▶ _Task statement_: All entries should be printed precisely as written.

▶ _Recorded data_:

"""

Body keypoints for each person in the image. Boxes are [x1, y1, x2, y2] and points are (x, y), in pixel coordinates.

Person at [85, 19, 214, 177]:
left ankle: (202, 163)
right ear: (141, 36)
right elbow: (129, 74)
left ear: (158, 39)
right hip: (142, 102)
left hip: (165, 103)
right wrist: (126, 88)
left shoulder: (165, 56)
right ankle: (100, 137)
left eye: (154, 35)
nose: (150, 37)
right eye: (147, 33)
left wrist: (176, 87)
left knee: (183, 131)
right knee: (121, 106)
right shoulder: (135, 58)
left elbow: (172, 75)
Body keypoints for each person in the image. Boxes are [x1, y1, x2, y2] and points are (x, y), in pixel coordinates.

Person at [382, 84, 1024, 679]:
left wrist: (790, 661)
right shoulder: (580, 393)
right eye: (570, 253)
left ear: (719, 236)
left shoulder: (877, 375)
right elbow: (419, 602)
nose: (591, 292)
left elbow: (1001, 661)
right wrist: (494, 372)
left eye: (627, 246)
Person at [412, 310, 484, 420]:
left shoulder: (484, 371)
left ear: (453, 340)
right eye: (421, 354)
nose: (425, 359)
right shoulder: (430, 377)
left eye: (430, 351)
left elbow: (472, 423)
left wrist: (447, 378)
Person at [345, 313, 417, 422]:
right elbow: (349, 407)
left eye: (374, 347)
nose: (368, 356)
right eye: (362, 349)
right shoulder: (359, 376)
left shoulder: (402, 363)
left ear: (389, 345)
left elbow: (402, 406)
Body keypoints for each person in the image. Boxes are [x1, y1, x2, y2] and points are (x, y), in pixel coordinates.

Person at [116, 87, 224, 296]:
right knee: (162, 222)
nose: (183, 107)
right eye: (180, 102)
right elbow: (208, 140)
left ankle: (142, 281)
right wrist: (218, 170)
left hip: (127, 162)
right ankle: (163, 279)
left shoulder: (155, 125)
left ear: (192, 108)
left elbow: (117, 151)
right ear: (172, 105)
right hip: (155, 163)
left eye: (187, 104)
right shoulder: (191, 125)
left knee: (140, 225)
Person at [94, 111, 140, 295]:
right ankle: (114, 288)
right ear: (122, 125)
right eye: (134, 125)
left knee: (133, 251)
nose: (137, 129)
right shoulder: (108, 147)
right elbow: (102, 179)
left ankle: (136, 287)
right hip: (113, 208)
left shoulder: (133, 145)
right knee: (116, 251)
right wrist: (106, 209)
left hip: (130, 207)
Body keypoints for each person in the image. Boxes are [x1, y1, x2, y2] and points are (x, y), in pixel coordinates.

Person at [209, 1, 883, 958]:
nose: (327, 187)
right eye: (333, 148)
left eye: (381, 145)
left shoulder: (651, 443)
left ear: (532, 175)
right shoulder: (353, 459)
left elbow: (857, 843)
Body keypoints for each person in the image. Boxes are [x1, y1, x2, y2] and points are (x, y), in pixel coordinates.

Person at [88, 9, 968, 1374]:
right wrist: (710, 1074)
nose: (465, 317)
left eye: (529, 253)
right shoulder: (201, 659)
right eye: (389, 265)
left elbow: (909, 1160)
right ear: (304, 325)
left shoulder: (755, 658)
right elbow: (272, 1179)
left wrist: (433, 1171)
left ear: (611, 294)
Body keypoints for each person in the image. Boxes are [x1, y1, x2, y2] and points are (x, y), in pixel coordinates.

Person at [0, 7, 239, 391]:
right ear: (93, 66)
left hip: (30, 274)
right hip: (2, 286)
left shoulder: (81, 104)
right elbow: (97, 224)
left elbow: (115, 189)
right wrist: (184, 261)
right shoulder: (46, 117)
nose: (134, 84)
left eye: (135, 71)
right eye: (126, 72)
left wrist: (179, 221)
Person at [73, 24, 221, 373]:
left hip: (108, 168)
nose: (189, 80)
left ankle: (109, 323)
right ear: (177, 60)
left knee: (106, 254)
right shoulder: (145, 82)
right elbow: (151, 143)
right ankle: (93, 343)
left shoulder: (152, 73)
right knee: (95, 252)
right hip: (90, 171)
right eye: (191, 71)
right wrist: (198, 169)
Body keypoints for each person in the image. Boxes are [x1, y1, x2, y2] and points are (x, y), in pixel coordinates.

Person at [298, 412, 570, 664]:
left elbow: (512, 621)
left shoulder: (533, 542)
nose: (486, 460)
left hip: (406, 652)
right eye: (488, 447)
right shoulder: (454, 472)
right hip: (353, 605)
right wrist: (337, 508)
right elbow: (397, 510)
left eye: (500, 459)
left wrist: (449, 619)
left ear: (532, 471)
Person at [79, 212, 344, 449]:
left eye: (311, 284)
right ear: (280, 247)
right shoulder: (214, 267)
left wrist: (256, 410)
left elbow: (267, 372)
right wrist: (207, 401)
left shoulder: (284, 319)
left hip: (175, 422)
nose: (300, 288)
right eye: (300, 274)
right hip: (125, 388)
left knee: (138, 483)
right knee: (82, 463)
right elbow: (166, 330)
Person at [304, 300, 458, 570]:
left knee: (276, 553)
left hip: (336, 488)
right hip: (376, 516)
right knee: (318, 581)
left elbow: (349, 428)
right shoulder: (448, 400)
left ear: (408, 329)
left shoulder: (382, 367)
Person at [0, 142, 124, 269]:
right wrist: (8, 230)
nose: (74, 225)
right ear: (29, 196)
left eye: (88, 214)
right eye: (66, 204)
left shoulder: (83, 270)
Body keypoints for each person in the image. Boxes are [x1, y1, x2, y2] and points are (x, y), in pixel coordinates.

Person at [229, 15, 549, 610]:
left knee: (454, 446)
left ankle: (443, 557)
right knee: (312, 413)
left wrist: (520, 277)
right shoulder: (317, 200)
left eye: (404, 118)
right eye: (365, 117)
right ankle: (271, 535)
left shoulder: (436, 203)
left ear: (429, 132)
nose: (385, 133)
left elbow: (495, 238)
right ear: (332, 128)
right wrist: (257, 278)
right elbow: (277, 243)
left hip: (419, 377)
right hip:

"""

▶ _Answer to this exercise_:
Body keypoints for each person in the image. Boxes are [x1, y1, x2, y2] and points are (x, y), in pixel coordinates.

Person at [85, 19, 214, 177]:
left ankle: (202, 163)
right ear: (141, 36)
right elbow: (129, 74)
left ear: (158, 39)
right hip: (142, 102)
left hip: (165, 103)
right wrist: (126, 88)
left shoulder: (165, 56)
right ankle: (100, 137)
left eye: (154, 35)
nose: (150, 37)
right eye: (147, 33)
left wrist: (176, 87)
left knee: (183, 131)
right knee: (121, 106)
right shoulder: (135, 58)
left elbow: (172, 75)
Body keypoints for each person in the image. Boxes are [x1, y1, x2, y2] and points are (x, y), in pixel coordinates.

Person at [382, 84, 1024, 679]:
left wrist: (790, 661)
right shoulder: (580, 393)
right eye: (570, 253)
left ear: (719, 236)
left shoulder: (877, 375)
right elbow: (419, 602)
nose: (591, 292)
left elbow: (1001, 661)
right wrist: (494, 372)
left eye: (627, 246)
Person at [412, 310, 484, 420]:
left shoulder: (484, 371)
left ear: (453, 340)
right eye: (421, 354)
nose: (425, 359)
right shoulder: (430, 377)
left eye: (430, 351)
left elbow: (472, 423)
left wrist: (447, 378)
Person at [345, 313, 417, 422]:
right elbow: (349, 407)
left eye: (374, 347)
nose: (368, 356)
right eye: (362, 349)
right shoulder: (359, 376)
left shoulder: (402, 363)
left ear: (389, 345)
left elbow: (402, 406)
Body keypoints for each person in the image. Boxes are [x1, y1, x2, y2] and points are (x, y), in pixel coordinates.

Person at [116, 87, 224, 296]:
right knee: (162, 222)
nose: (183, 107)
right eye: (180, 102)
right elbow: (208, 140)
left ankle: (142, 281)
right wrist: (218, 170)
left hip: (127, 162)
right ankle: (163, 279)
left shoulder: (155, 125)
left ear: (192, 108)
left elbow: (117, 151)
right ear: (172, 105)
right hip: (155, 163)
left eye: (187, 104)
right shoulder: (191, 125)
left knee: (140, 225)
Person at [94, 111, 140, 295]:
right ankle: (114, 288)
right ear: (122, 125)
right eye: (134, 125)
left knee: (133, 251)
nose: (137, 129)
right shoulder: (108, 147)
right elbow: (102, 179)
left ankle: (136, 287)
right hip: (113, 208)
left shoulder: (133, 145)
right knee: (116, 251)
right wrist: (106, 209)
left hip: (130, 207)
Body keypoints for each person in the image. Boxes are [x1, y1, x2, y2] and points are (x, y), in pixel coordinates.

Person at [209, 1, 883, 958]:
nose: (327, 187)
right eye: (333, 148)
left eye: (381, 145)
left shoulder: (651, 443)
left ear: (532, 175)
right shoulder: (353, 459)
left elbow: (857, 843)
Body keypoints for each person in the image. Boxes are [x1, y1, x2, y2] and points are (x, y), in pixel coordinates.

Person at [88, 9, 968, 1374]:
right wrist: (710, 1074)
nose: (465, 317)
left eye: (529, 253)
right shoulder: (201, 659)
right eye: (389, 265)
left elbow: (909, 1160)
right ear: (304, 325)
left shoulder: (755, 658)
right elbow: (272, 1179)
left wrist: (433, 1171)
left ear: (611, 294)
Body keypoints for each person in the image. Boxes are [x1, y1, x2, y2] and points are (x, y), in pixel coordinates.

Person at [0, 7, 239, 391]:
right ear: (93, 66)
left hip: (30, 274)
right hip: (2, 286)
left shoulder: (81, 104)
right elbow: (97, 224)
left elbow: (115, 189)
right wrist: (184, 261)
right shoulder: (46, 117)
nose: (134, 84)
left eye: (135, 71)
right eye: (126, 72)
left wrist: (179, 221)
Person at [73, 24, 221, 373]:
left hip: (108, 168)
nose: (189, 80)
left ankle: (109, 323)
right ear: (177, 60)
left knee: (106, 254)
right shoulder: (145, 82)
right elbow: (151, 143)
right ankle: (93, 343)
left shoulder: (152, 73)
right knee: (95, 252)
right hip: (90, 171)
right eye: (191, 71)
right wrist: (198, 169)
Body keypoints for each person in the image. Boxes are [x1, y1, x2, y2] and points are (x, y), in pixel coordinates.

Person at [298, 412, 570, 664]:
left elbow: (512, 621)
left shoulder: (533, 542)
nose: (486, 460)
left hip: (406, 652)
right eye: (488, 447)
right shoulder: (454, 472)
right hip: (353, 605)
right wrist: (337, 508)
right elbow: (397, 510)
left eye: (500, 459)
left wrist: (449, 619)
left ear: (532, 471)
Person at [79, 212, 344, 449]:
left eye: (311, 284)
right ear: (280, 247)
right shoulder: (214, 267)
left wrist: (256, 410)
left elbow: (267, 372)
right wrist: (207, 401)
left shoulder: (284, 319)
left hip: (175, 422)
nose: (300, 288)
right eye: (300, 274)
right hip: (125, 388)
left knee: (138, 483)
right knee: (82, 463)
right elbow: (166, 330)
Person at [304, 300, 458, 570]:
left knee: (276, 553)
left hip: (336, 488)
right hip: (376, 516)
right knee: (318, 581)
left elbow: (349, 428)
right shoulder: (448, 400)
left ear: (408, 329)
left shoulder: (382, 367)
Person at [0, 142, 124, 269]:
right wrist: (8, 230)
nose: (74, 225)
right ear: (29, 196)
left eye: (88, 214)
right eye: (66, 204)
left shoulder: (83, 270)
Body keypoints for each person in the image. Boxes are [x1, y1, x2, y2] and points are (x, y), in pixel coordinates.

Person at [229, 15, 549, 610]:
left knee: (454, 446)
left ankle: (443, 557)
right knee: (312, 413)
left wrist: (520, 277)
right shoulder: (317, 200)
left eye: (404, 118)
right eye: (365, 117)
right ankle: (271, 535)
left shoulder: (436, 203)
left ear: (429, 132)
nose: (385, 133)
left elbow: (495, 238)
right ear: (332, 128)
right wrist: (257, 278)
right elbow: (277, 243)
left hip: (419, 377)
right hip:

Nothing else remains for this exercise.